Outdoor lighting for buildings, roads and advertising can help people see in the dark of night, but many astronomers are growing increasingly concerned that these lights could be blinding us to the rest of the universe.
An estimate from 2023 showed that the rate of human-produced light is increasing in the night sky by as much as 10% per year.
I’m an astronomer who has chaired a standing commission on astronomical site protection for the International Astronomical Union-sponsored working groups studying ground-based light pollution.
My work with these groups has centered around the idea that lights from human activities are now affecting astronomical observatories on what used to be distant mountaintops.
Map of North America’s artificial sky brightness, as a ratio to the natural sky brightness.

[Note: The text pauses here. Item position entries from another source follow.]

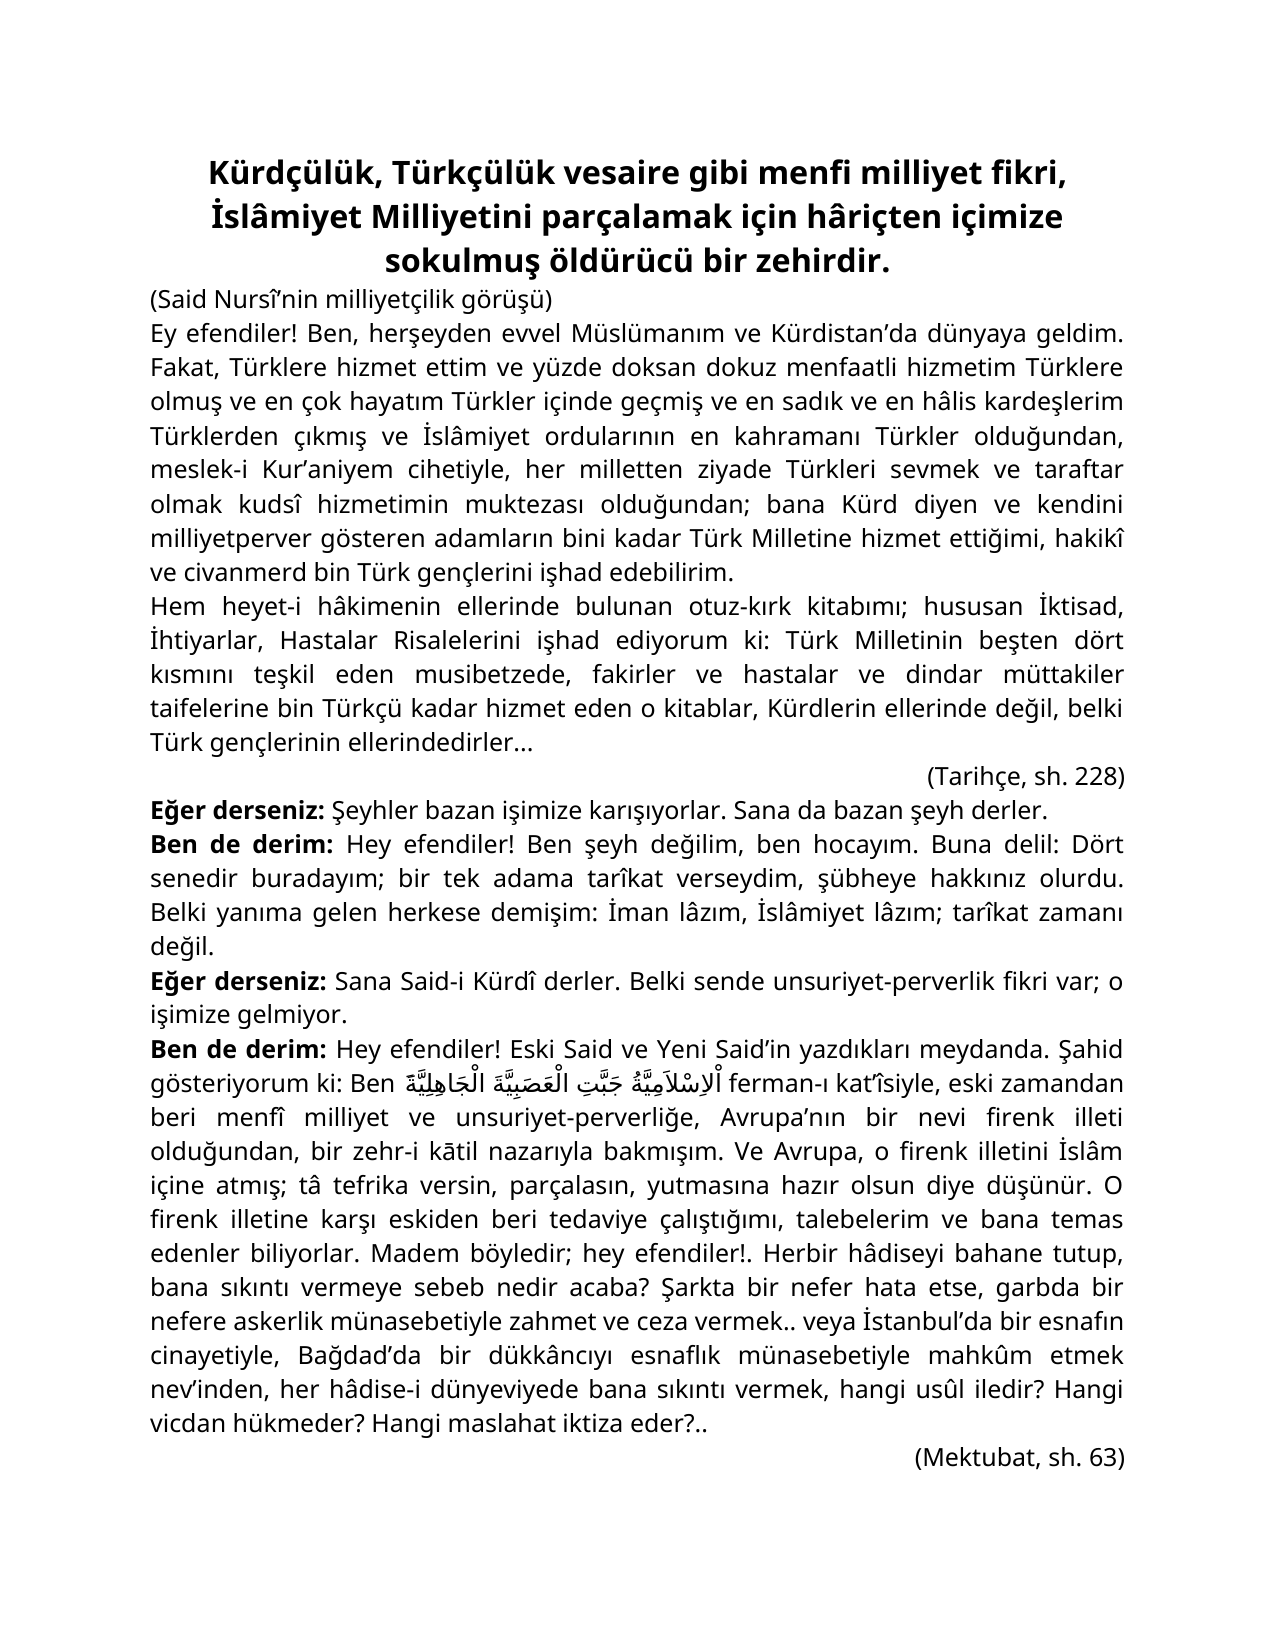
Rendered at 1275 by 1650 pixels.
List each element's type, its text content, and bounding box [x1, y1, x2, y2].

text Ben de derim: Hey efendiler! Ben şeyh değilim, ben hocayım. Buna delil: Dört senedir buradayım; bir tek adama tarîkat verseydim, şübheye hakkınız olurdu. Belki yanıma gelen herkese demişim: İman lâzım, İslâmiyet lâzım; tarîkat zamanı değil. [150, 827, 1125, 963]
text (Said Nursî’nin milliyetçilik görüşü) [150, 282, 1125, 316]
text Hem heyet-i hâkimenin ellerinde bulunan otuz-kırk kitabımı; hususan İktisad, İhtiyarlar, Hastalar Risalelerini işhad ediyorum ki: Türk Milletinin beşten dört kısmını teşkil eden musibetzede, fakirler ve hastalar ve dindar müttakiler taifelerine bin Türkçü kadar hizmet eden o kitablar, Kürdlerin ellerinde değil, belki Türk gençlerinin ellerindedirler... [150, 588, 1125, 759]
subtitle Kürdçülük, Türkçülük vesaire gibi menfi milliyet fikri, İslâmiyet Milliyetini parçalamak için hâriçten içimize sokulmuş öldürücü bir zehirdir. [150, 150, 1125, 282]
text Eğer derseniz: Sana Said-i Kürdî derler. Belki sende unsuriyet-perverlik fikri var; o işimize gelmiyor. [150, 963, 1125, 1031]
text (Tarihçe, sh. 228) [150, 759, 1125, 793]
text Ben de derim: Hey efendiler! Eski Said ve Yeni Said’in yazdıkları meydanda. Şahid gösteriyorum ki: Ben َاْلاِسْلاَمِيَّةُ جَبَّتِ الْعَصَبِيَّةَ الْجَاهِلِيَّةَ ferman-ı kat’îsiyle, eski zamandan beri menfî milliyet ve unsuriyet-perverliğe, Avrupa’nın bir nevi firenk illeti olduğundan, bir zehr-i kātil nazarıyla bakmışım. Ve Avrupa, o firenk illetini İslâm içine atmış; tâ tefrika versin, parçalasın, yutmasına hazır olsun diye düşünür. O firenk illetine karşı eskiden beri tedaviye çalıştığımı, talebelerim ve bana temas edenler biliyorlar. Madem böyledir; hey efendiler!. Herbir hâdiseyi bahane tutup, bana sıkıntı vermeye sebeb nedir acaba? Şarkta bir nefer hata etse, garbda bir nefere askerlik münasebetiyle zahmet ve ceza vermek.. veya İstanbul’da bir esnafın cinayetiyle, Bağdad’da bir dükkâncıyı esnaflık münasebetiyle mahkûm etmek nev’inden, her hâdise-i dünyeviyede bana sıkıntı vermek, hangi usûl iledir? Hangi vicdan hükmeder? Hangi maslahat iktiza eder?.. [150, 1031, 1125, 1440]
text Eğer derseniz: Şeyhler bazan işimize karışıyorlar. Sana da bazan şeyh derler. [150, 793, 1125, 827]
text Ey efendiler! Ben, herşeyden evvel Müslümanım ve Kürdistan’da dünyaya geldim. Fakat, Türklere hizmet ettim ve yüzde doksan dokuz menfaatli hizmetim Türklere olmuş ve en çok hayatım Türkler içinde geçmiş ve en sadık ve en hâlis kardeşlerim Türklerden çıkmış ve İslâmiyet ordularının en kahramanı Türkler olduğundan, meslek-i Kur’aniyem cihetiyle, her milletten ziyade Türkleri sevmek ve taraftar olmak kudsî hizmetimin muktezası olduğundan; bana Kürd diyen ve kendini milliyetperver gösteren adamların bini kadar Türk Milletine hizmet ettiğimi, hakikî ve civanmerd bin Türk gençlerini işhad edebilirim. [150, 316, 1125, 588]
text (Mektubat, sh. 63) [150, 1440, 1125, 1474]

Falchi et al., Science Advances (2016), CC BY-NC
Hot science in the cold, dark night
While orbiting telescopes like the Hubble Space Telescope or the James Webb Space Telescope give researchers a unique view of the cosmos – particularly because they can see light blocked by the Earth’s atmosphere – ground-based telescopes also continue to drive cutting-edge discovery.

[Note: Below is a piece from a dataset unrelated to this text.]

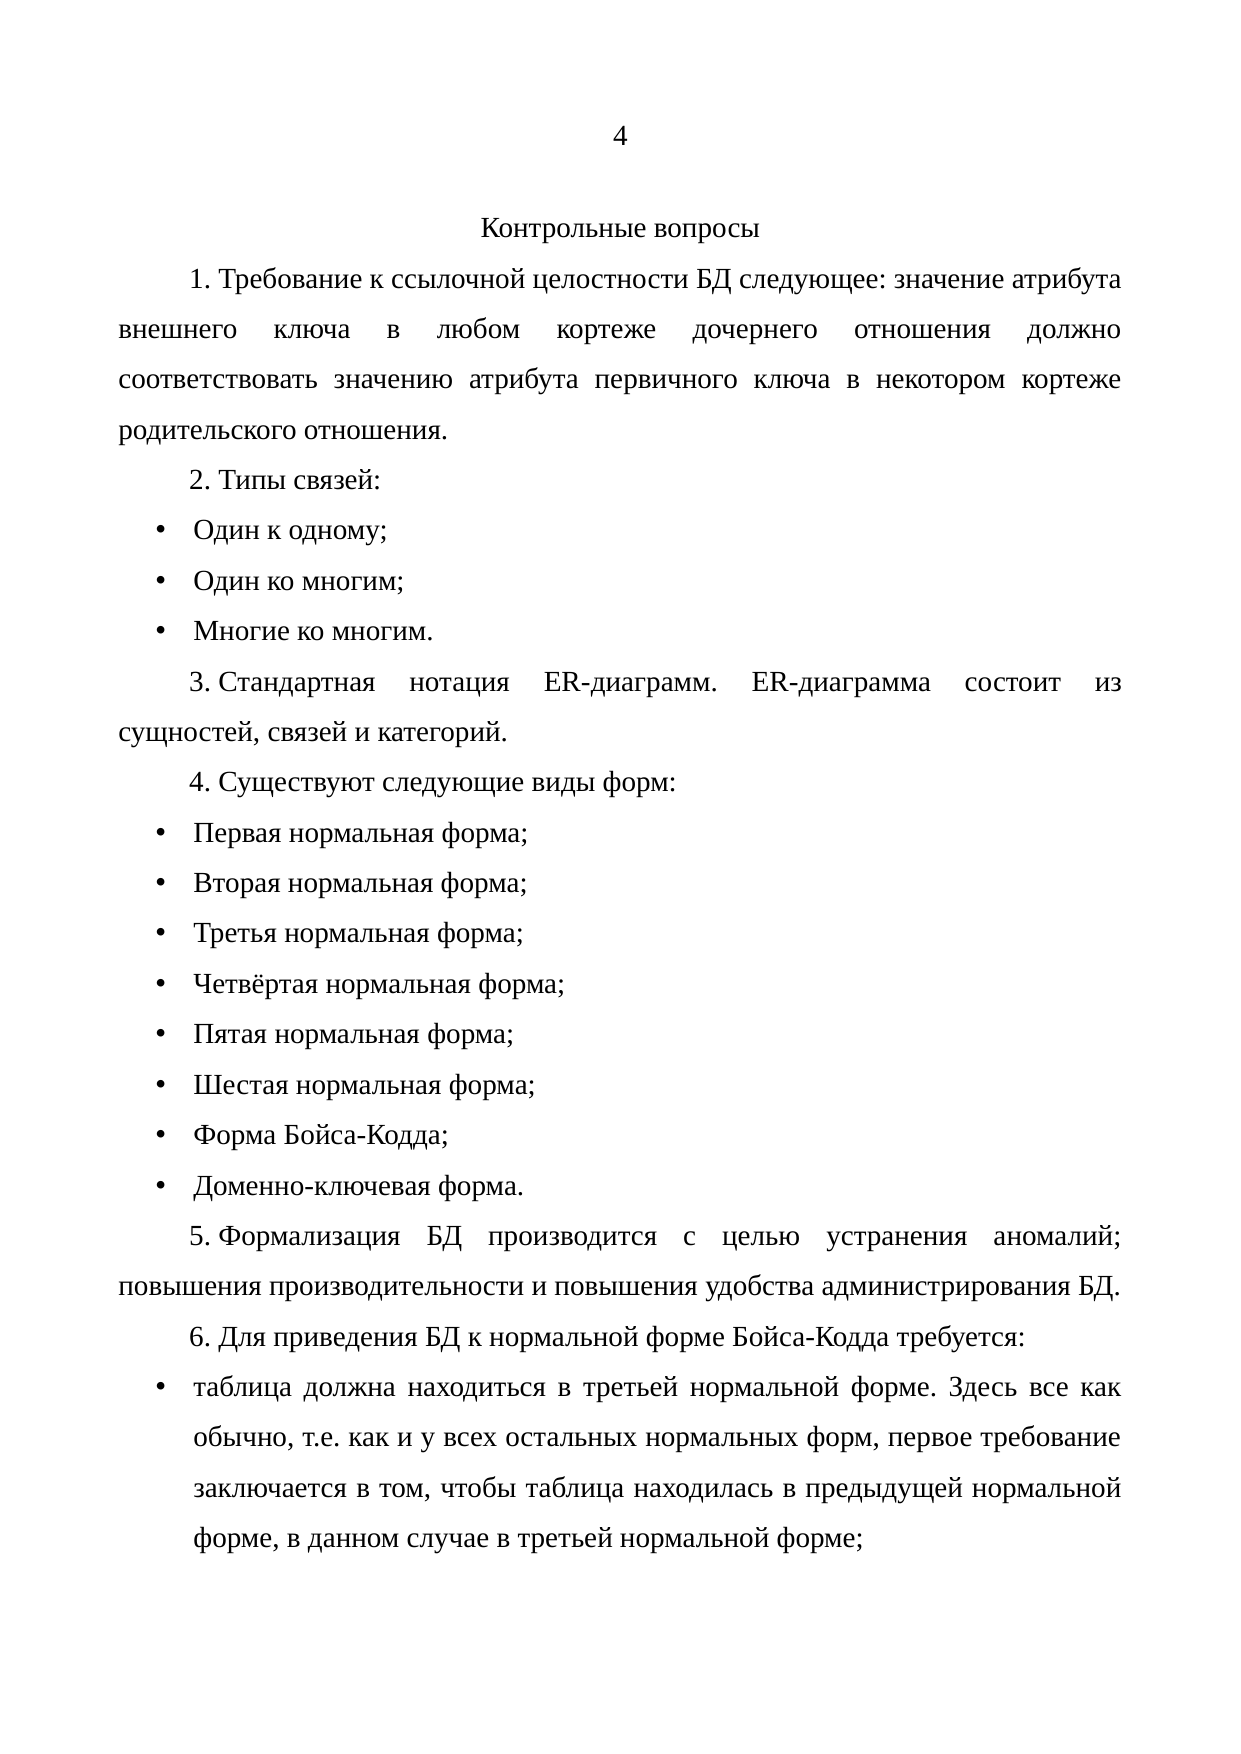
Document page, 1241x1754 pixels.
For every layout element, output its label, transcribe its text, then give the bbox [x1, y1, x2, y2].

Telescopes on the ground capture light with gigantic and precise focusing mirrors that can be 20 to 35 feet (6 to 10 meters) wide. Moving all astronomical observations to space to escape light pollution would not be possible, because space missions have a much greater cost and so many large ground-based telescopes are already in operation or under construction.
Around the world, there are 17 ground-based telescopes with primary mirrors as big or bigger than Webb’s 20-foot (6-meter) mirror, and three more under construction with mirrors planned to span 80 to 130 feet (24 to 40 meters).
The newest telescope starting its scientific mission right now, the Vera Rubin Observatory in Chile, has a mirror with a 28-foot diameter and a 3-gigapixel camera. One of its missions is to map the distribution of dark matter in the universe.
To do that, it will collect a sample of 2.6 billion galaxies. The typical galaxy in that sample is 100 times fainter than the natural glow in the nighttime air in the Earth’s atmosphere, so this Rubin Observatory program depends on near-total natural darkness.
The more light pollution there is, the fewer stars a person can see when looking at the same part of the night sky. The image on the left depicts the constellation Orion in a dark sky, while the image on the right is taken near the city of Orem, Utah, a city of about 100,000 people.
jpstanley/Flickr, CC BY
Any light scattered at night – road lighting, building illumination, billboards – would add glare and noise to the scene, greatly reducing the number of galaxies Rubin can reliably measure in the same time, or greatly increasing the total exposure time required to get the same result.